Stored items from a collection
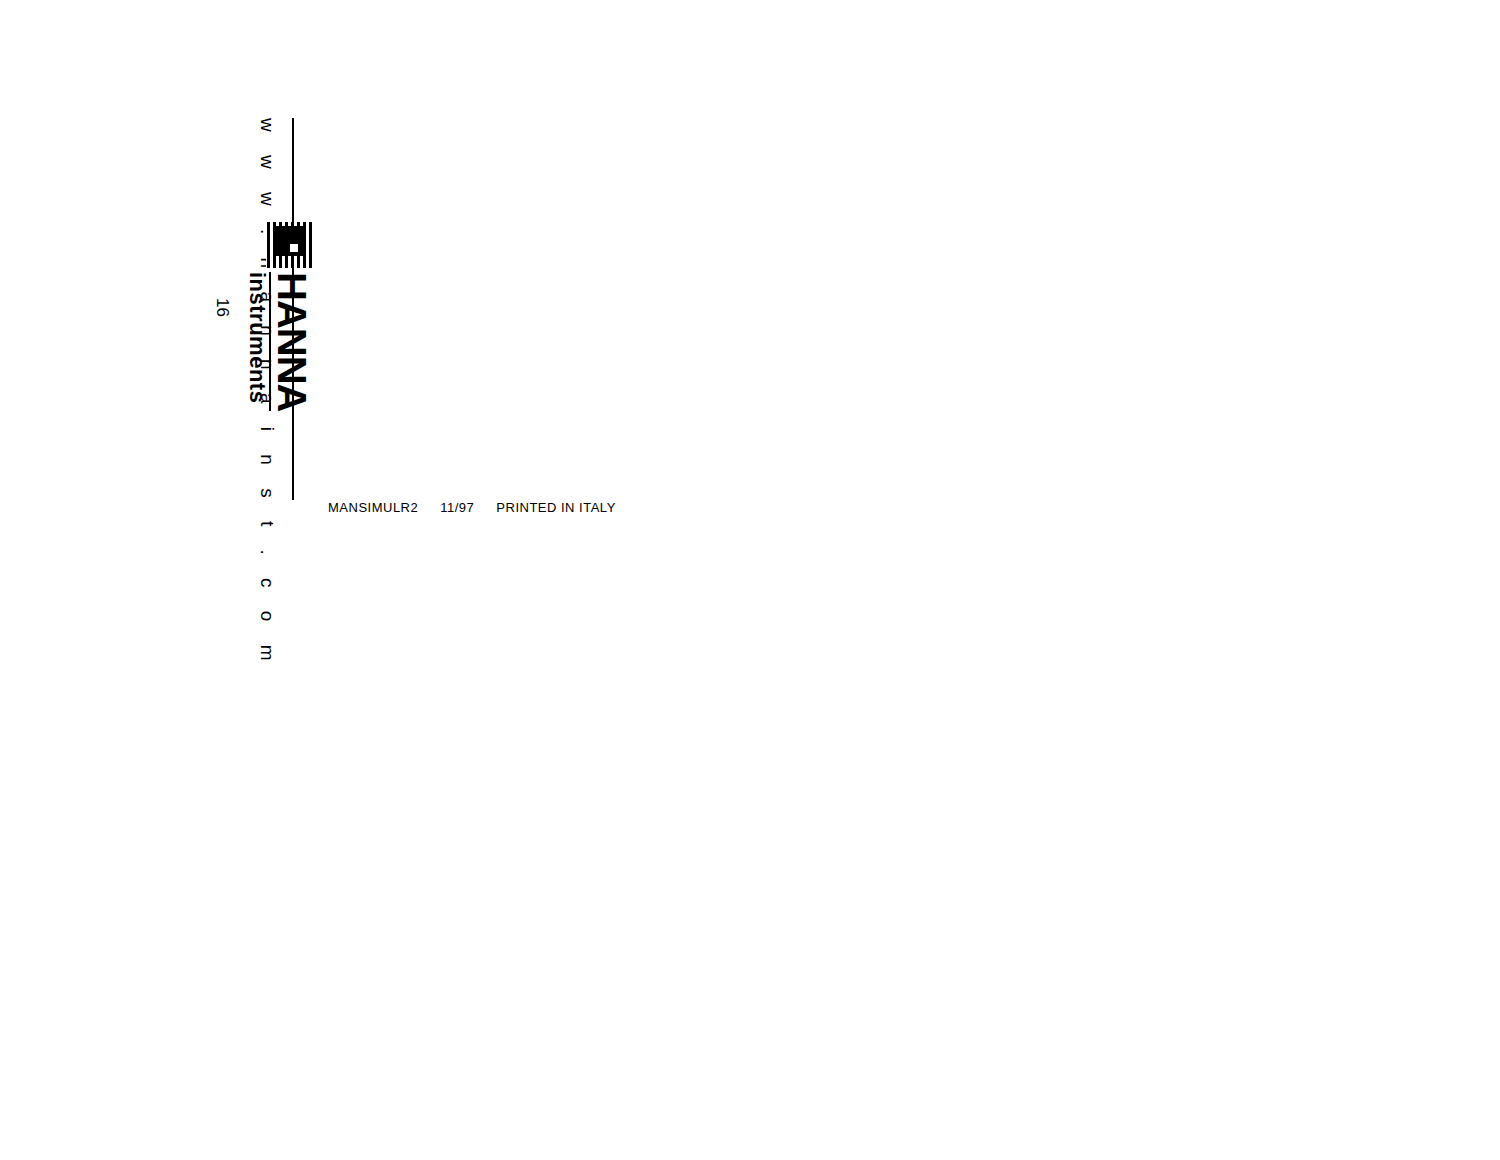w w w . h a n n a i n s t . c o m
16
HANNA
instruments
MANSIMULR211/97 PRINTED IN ITALY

# [ABOUT THIS EXERCISE]
Return each entry exactly as it appears above, but exclude the pictures.

# [TASK RESPONSE]
w w w . h a n n a i n s t . c o m
16
HANNA
instruments
MANSIMULR211/97 PRINTED IN ITALY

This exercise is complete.